Still, life and death choices have a way of presenting themselves, but does everyone have the courage to …live?
Peaks: In this carefully paced narrative, told in alternating blank verse from Sudasa and prose from a boy she calls “Five,” a picture of a future India is sketched, then filled in with precise detail. It’s exciting that it’s actually India — how often does it get to star in a dystopian novel? Gender disparities, identity, gender politics, choice and freedom are great, meaty topics that a reader can sink their teeth into, even in blank verse. Five is a thoughtful, worthy — angry character, rightly protesting a completely ridiculous system which has cast him as a competitor — despite that not being his choice. His inability to quiet his conscience makes him a very realistic, believable character. Sudasa is obedient and compliant on the surface, but soaked in grief and a terrified resignation that this is all there is to life. Despite the calmly presented verse, her mind beats against the bars of her prison like a panicked bird. The phrase “quiet desperation” really fits.
Another strong positive for me, along with the political is that there is no romance in this novel. None. No 11th hour insta-love between strangers. No sneakily planted seeds of passion. Nothing but terrifying uncertainty about an endlessly hideous or uncertain future — as it should be, in a society which forces arranged marriages.
The author is not Indian, but her acknowledgements list friends and associates who helped her with cultural accuracy.
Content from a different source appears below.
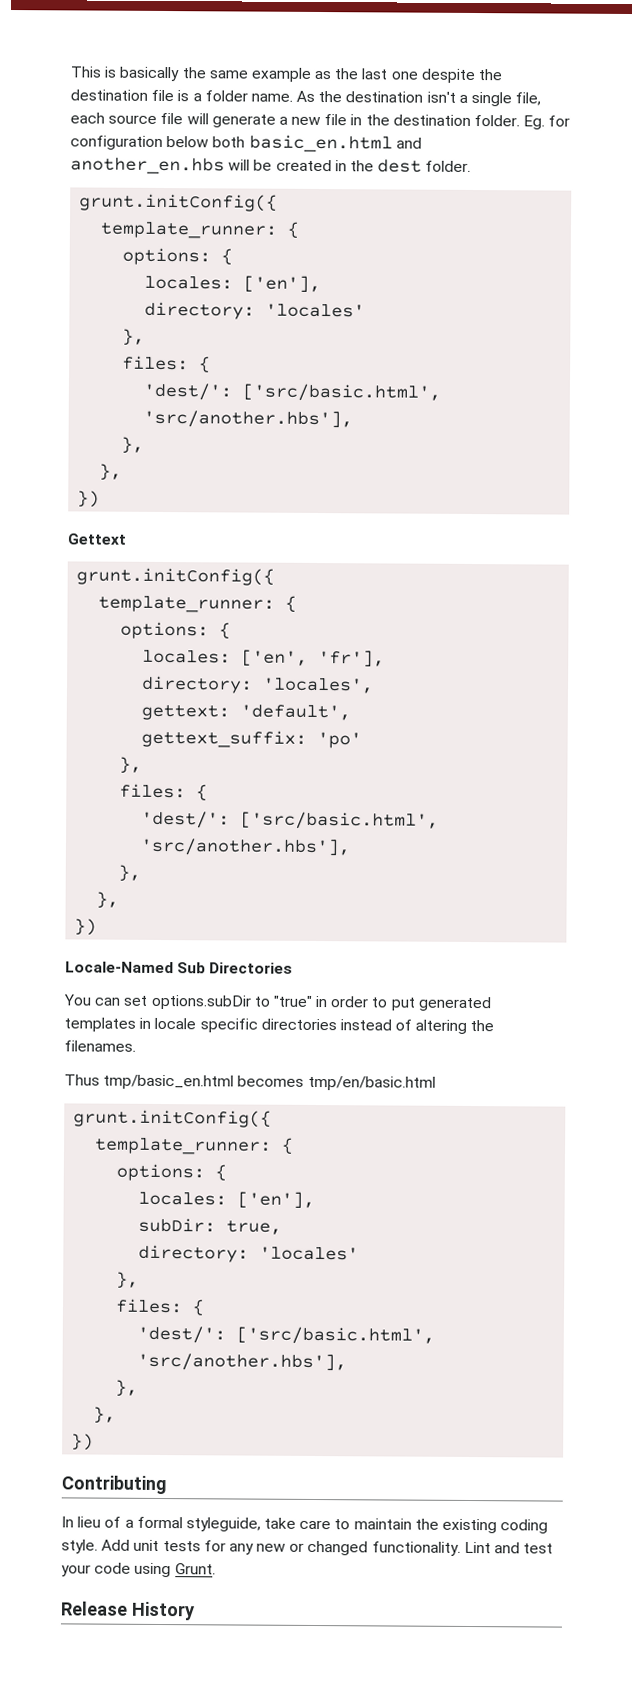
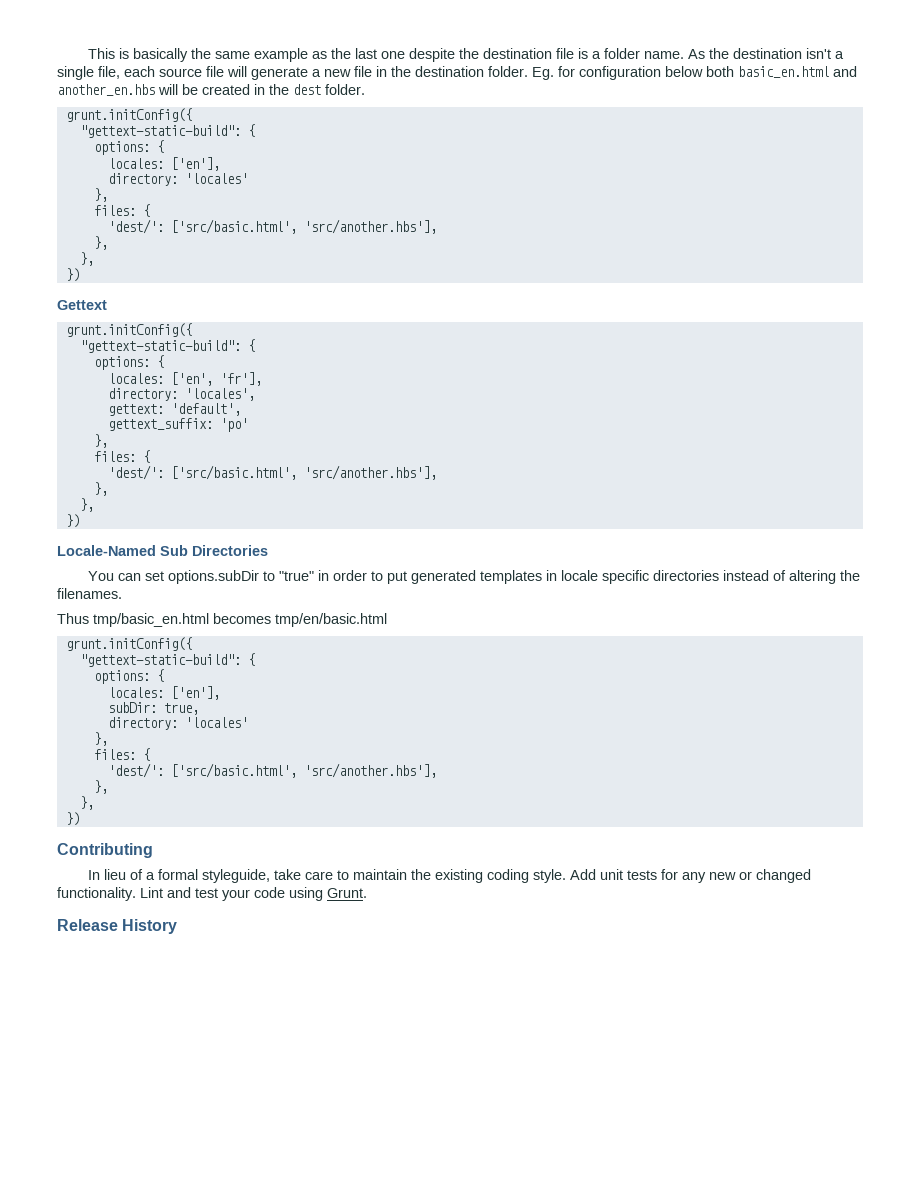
[100,221,279,239] template_runner: -> [79,125,241,138] "gettext-static-build":
[98,595,276,613] template_runner: -> [79,340,241,353] "gettext-static-build":
[94,1137,273,1155] template_runner: -> [79,654,241,667] "gettext-static-build":

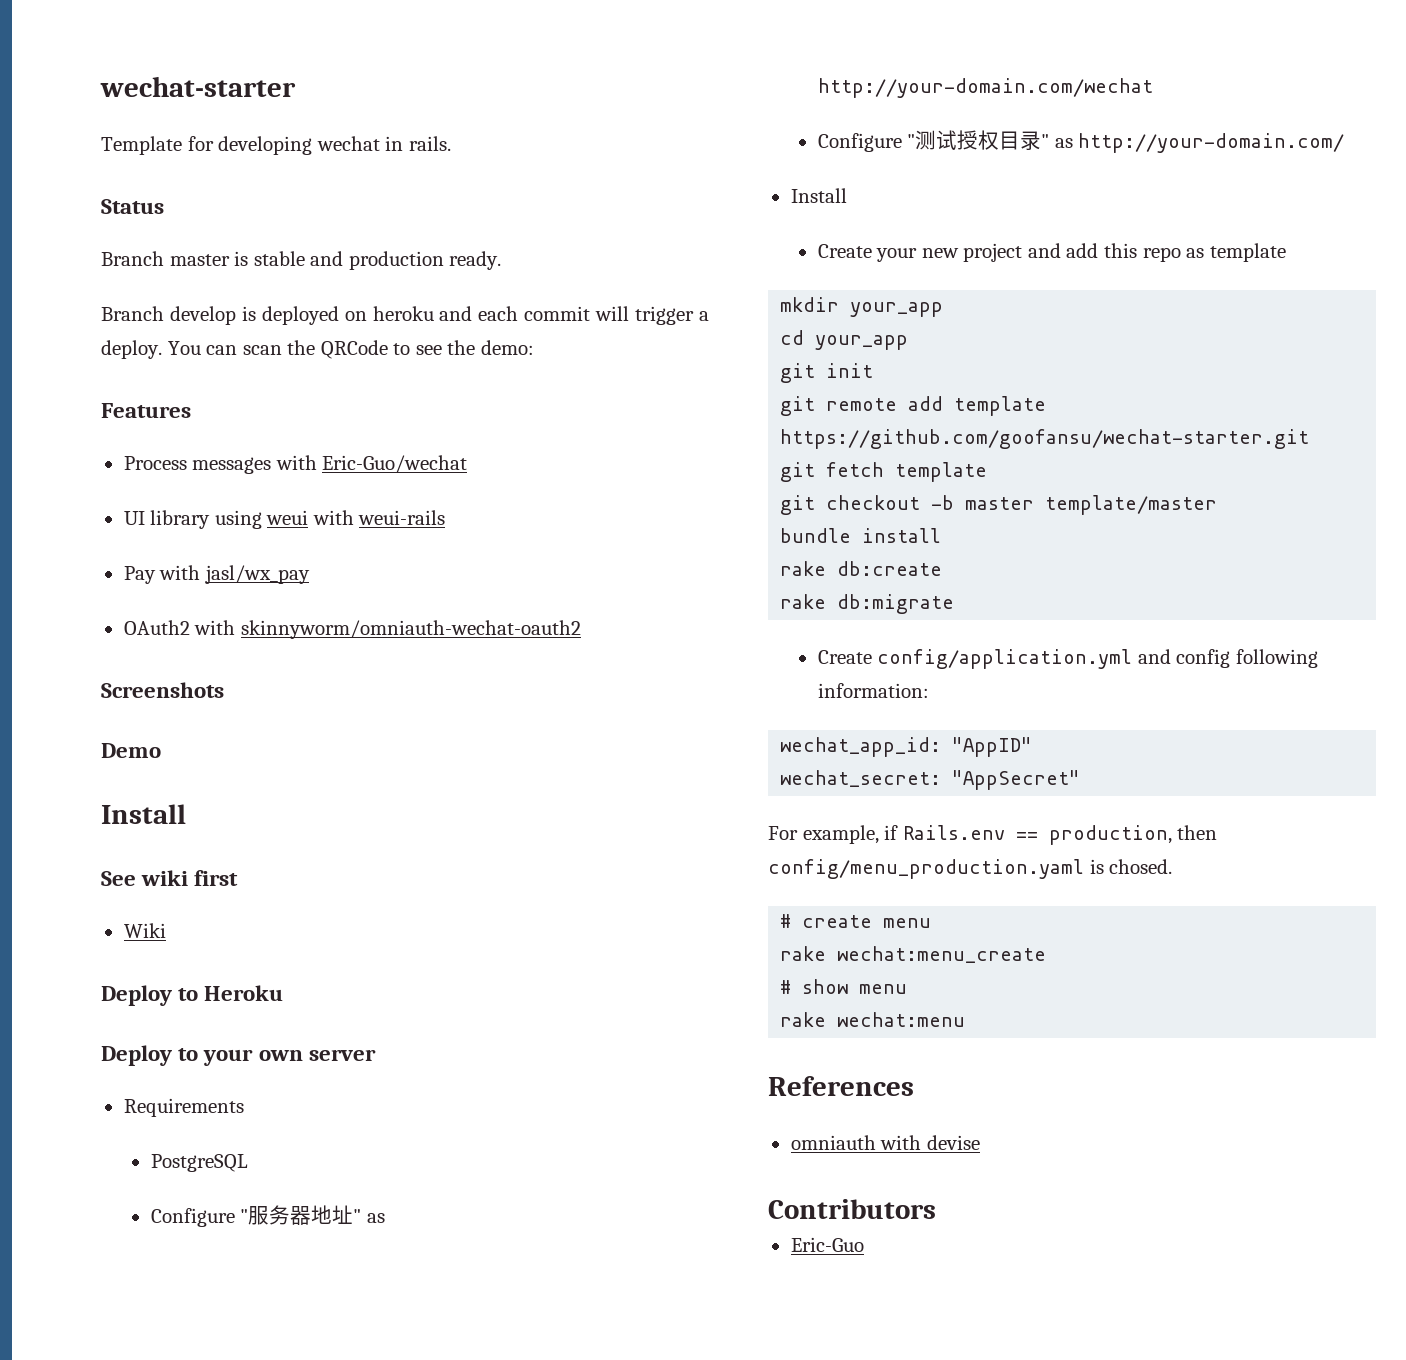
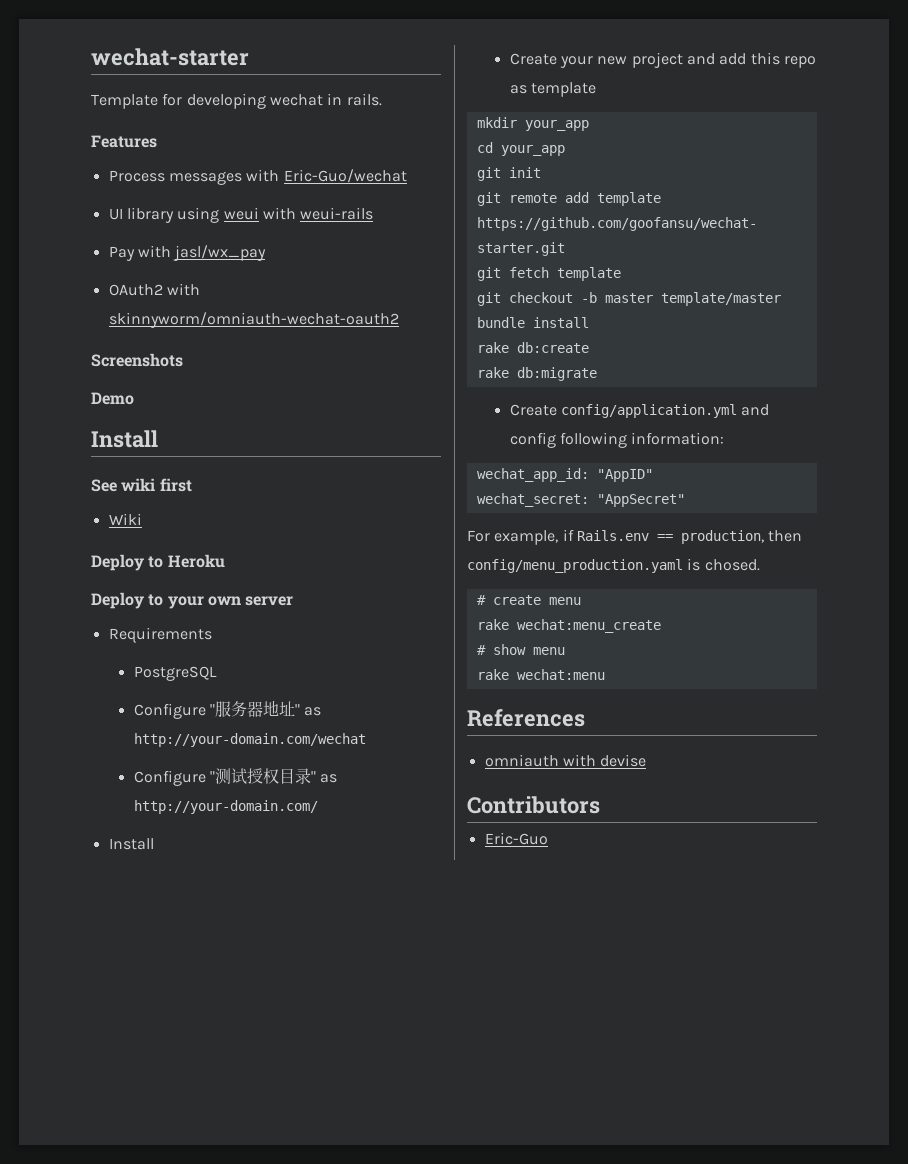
[101,199,164,214] [101,251,502,270] [101,306,709,325] [101,340,534,359] // Status // Branch master is stable and production ready. // Branch develop is deployed on heroku and each commit will trigger a deploy. You can scan the QRCode to see the demo: -> (382, 99) none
Huzzah.
Valleys: Readers who don’t appreciate quiet, thoughtful books may need to select something else, but for many of us, the premise of the dystopian plot is clear and the promise of the story is fulfilled in a fresh and original way.
Conclusion: A strong debut from Holly Bodger with a relevant, original dystopian premise digging into issues of gender and politics and choices in an unusual way.
I received my copy of this book courtesy of Knopf Books via NetGalley. After May 15th, 2015, can find 5 to 1 by Holly Bodger at an online e-tailer, or at a real life, independent bookstore near you!